Obviously the mayor should be held accountable when things go awry and his administration is caught flat-footed.

And certainly there’s a case to be made that closing community mental health facilities was a bad idea.

But it is disappointing that Kennedy is trying to exploit Emanuel’s lack of popularity among some black voters by embracing age-old conspiracy theories, instead of coming up with fresh ideas that would benefit the black community.

In a written statement, the mayor’s office brushed off Kennedy’s attack as a political jab.

“It’s sad to see Chris Kennedy joining President Trump and Governor Rauner in using cynical politically motivated attacks about Chicago’s communities for his own personal gain,” said a mayoral spokesman.

But Kennedy’s attack is more than sad.

Besides disparaging the mayor’s efforts to address the disparities that still exist, Kennedy’s allegations suggest the stellar line-up of African-American leaders in Emanuel’s administration — not to mention black aldermen — are useless.

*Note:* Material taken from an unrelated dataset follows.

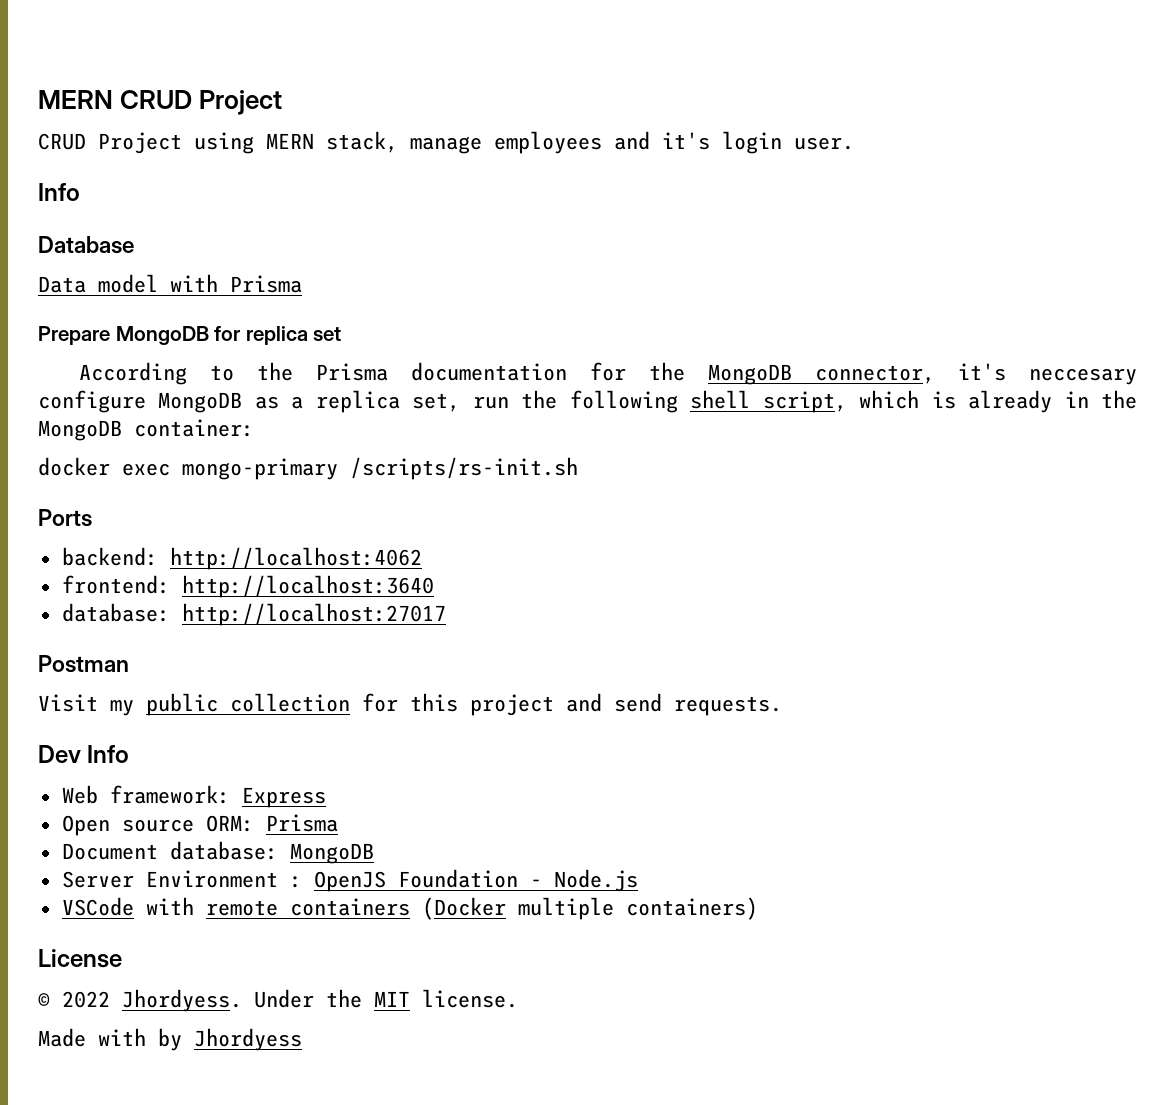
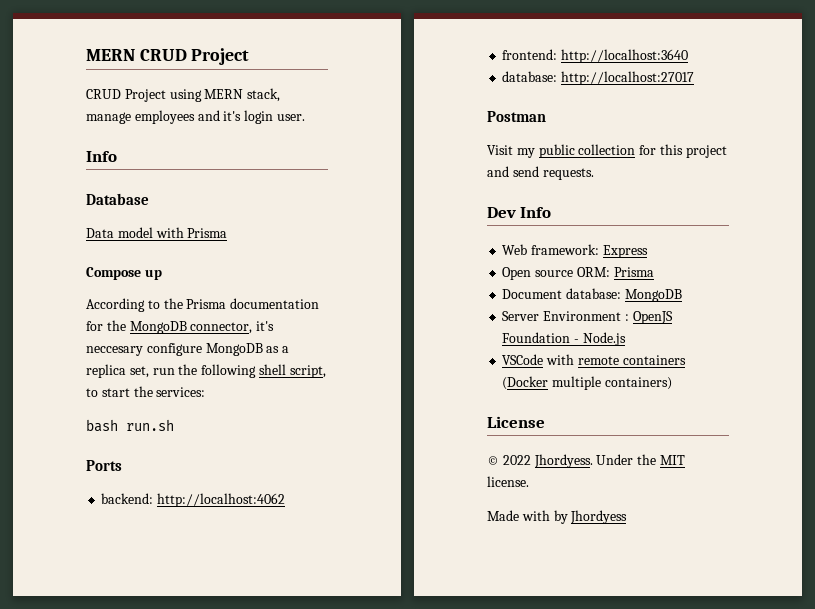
[38,326,342,345] Prepare MongoDB for replica set -> [86,267,162,280] Compose up
[859,390,1137,413] [38,419,254,441] [38,457,578,480] which is already in the MongoDB container: // docker exec mongo-primary /scripts/rs-init.sh -> [86,386,206,397] [86,419,174,432] to start the services: // bash run.sh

It’s preposterous to think people like Andrea Zopp (CEO of World Business Chicago and former deputy mayor and head of the Chicago Urban League), Eddie Johnson (Chicago Police superintendent), Janice Jackson (interim CEO of Chicago Public Schools) and Frank Clark (Chicago Board of Education president and retired chairman and CEO of ComEd) would be part of the sinister plan Kennedy described.

Clearly, gun violence in predominantly black neighborhoods has driven thousands of black families to flee the city.

Higher black unemployment and underemployment have also forced families to relocate to nearby places like Minneapolis and Milwaukee.

And the segregation that still exists in many of the city’s neighborhoods is a turnoff for younger black families that want to raise their children in a diverse community.

Kennedy didn’t have to stoop to spreading conspiracy theories to make his point that Chicago is still divided by race and class. He could have stuck with the facts.

The reasons for black flight go far beyond one mayor and one administration.